(WHAT TO WORK ON): Type out every line below exactly as it reads.

- Opening Delimiter -

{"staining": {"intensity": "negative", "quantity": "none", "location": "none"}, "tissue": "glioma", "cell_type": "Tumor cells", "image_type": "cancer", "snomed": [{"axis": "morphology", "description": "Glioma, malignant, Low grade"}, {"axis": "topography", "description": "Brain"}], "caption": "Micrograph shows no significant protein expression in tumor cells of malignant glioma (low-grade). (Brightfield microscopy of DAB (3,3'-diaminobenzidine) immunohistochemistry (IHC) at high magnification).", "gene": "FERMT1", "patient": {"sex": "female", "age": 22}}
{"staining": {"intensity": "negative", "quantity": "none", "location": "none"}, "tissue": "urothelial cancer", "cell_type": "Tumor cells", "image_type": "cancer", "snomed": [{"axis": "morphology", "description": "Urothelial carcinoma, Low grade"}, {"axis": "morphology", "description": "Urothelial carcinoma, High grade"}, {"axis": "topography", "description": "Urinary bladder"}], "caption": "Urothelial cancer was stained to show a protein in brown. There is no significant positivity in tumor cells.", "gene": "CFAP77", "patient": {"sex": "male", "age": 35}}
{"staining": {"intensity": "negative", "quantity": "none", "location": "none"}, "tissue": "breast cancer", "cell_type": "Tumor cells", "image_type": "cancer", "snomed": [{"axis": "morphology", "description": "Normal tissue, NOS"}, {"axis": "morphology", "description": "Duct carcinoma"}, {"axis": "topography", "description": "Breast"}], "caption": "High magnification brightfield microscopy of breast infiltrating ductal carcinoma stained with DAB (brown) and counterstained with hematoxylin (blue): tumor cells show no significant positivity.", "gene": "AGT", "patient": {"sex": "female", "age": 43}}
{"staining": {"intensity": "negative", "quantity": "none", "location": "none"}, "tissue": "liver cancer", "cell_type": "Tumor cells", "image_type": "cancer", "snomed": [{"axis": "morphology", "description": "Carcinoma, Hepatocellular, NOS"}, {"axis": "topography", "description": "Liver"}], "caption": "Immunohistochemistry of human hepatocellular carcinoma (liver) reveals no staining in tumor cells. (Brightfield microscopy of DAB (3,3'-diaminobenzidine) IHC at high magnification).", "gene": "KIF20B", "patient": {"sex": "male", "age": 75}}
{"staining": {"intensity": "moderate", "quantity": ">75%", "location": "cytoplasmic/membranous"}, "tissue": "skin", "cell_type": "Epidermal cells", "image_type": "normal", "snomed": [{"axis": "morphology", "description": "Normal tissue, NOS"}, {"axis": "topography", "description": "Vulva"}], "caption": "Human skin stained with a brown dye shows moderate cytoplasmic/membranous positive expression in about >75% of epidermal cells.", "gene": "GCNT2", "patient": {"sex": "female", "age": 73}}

- Closing Delimiter -

(RESPONSE BELOW):
{"staining": {"intensity": "negative", "quantity": "none", "location": "none"}, "tissue": "glioma", "cell_type": "Tumor cells", "image_type": "cancer", "snomed": [{"axis": "morphology", "description": "Glioma, malignant, Low grade"}, {"axis": "topography", "description": "Brain"}], "caption": "Micrograph shows no significant protein expression in tumor cells of malignant glioma (low-grade). (Brightfield microscopy of DAB (3,3'-diaminobenzidine) immunohistochemistry (IHC) at high magnification).", "gene": "FERMT1", "patient": {"sex": "female", "age": 22}}
{"staining": {"intensity": "negative", "quantity": "none", "location": "none"}, "tissue": "urothelial cancer", "cell_type": "Tumor cells", "image_type": "cancer", "snomed": [{"axis": "morphology", "description": "Urothelial carcinoma, Low grade"}, {"axis": "morphology", "description": "Urothelial carcinoma, High grade"}, {"axis": "topography", "description": "Urinary bladder"}], "caption": "Urothelial cancer was stained to show a protein in brown. There is no significant positivity in tumor cells.", "gene": "CFAP77", "patient": {"sex": "male", "age": 35}}
{"staining": {"intensity": "negative", "quantity": "none", "location": "none"}, "tissue": "breast cancer", "cell_type": "Tumor cells", "image_type": "cancer", "snomed": [{"axis": "morphology", "description": "Normal tissue, NOS"}, {"axis": "morphology", "description": "Duct carcinoma"}, {"axis": "topography", "description": "Breast"}], "caption": "High magnification brightfield microscopy of breast infiltrating ductal carcinoma stained with DAB (brown) and counterstained with hematoxylin (blue): tumor cells show no significant positivity.", "gene": "AGT", "patient": {"sex": "female", "age": 43}}
{"staining": {"intensity": "negative", "quantity": "none", "location": "none"}, "tissue": "liver cancer", "cell_type": "Tumor cells", "image_type": "cancer", "snomed": [{"axis": "morphology", "description": "Carcinoma, Hepatocellular, NOS"}, {"axis": "topography", "description": "Liver"}], "caption": "Immunohistochemistry of human hepatocellular carcinoma (liver) reveals no staining in tumor cells. (Brightfield microscopy of DAB (3,3'-diaminobenzidine) IHC at high magnification).", "gene": "KIF20B", "patient": {"sex": "male", "age": 75}}
{"staining": {"intensity": "moderate", "quantity": ">75%", "location": "cytoplasmic/membranous"}, "tissue": "skin", "cell_type": "Epidermal cells", "image_type": "normal", "snomed": [{"axis": "morphology", "description": "Normal tissue, NOS"}, {"axis": "topography", "description": "Vulva"}], "caption": "Human skin stained with a brown dye shows moderate cytoplasmic/membranous positive expression in about >75% of epidermal cells.", "gene": "GCNT2", "patient": {"sex": "female", "age": 73}}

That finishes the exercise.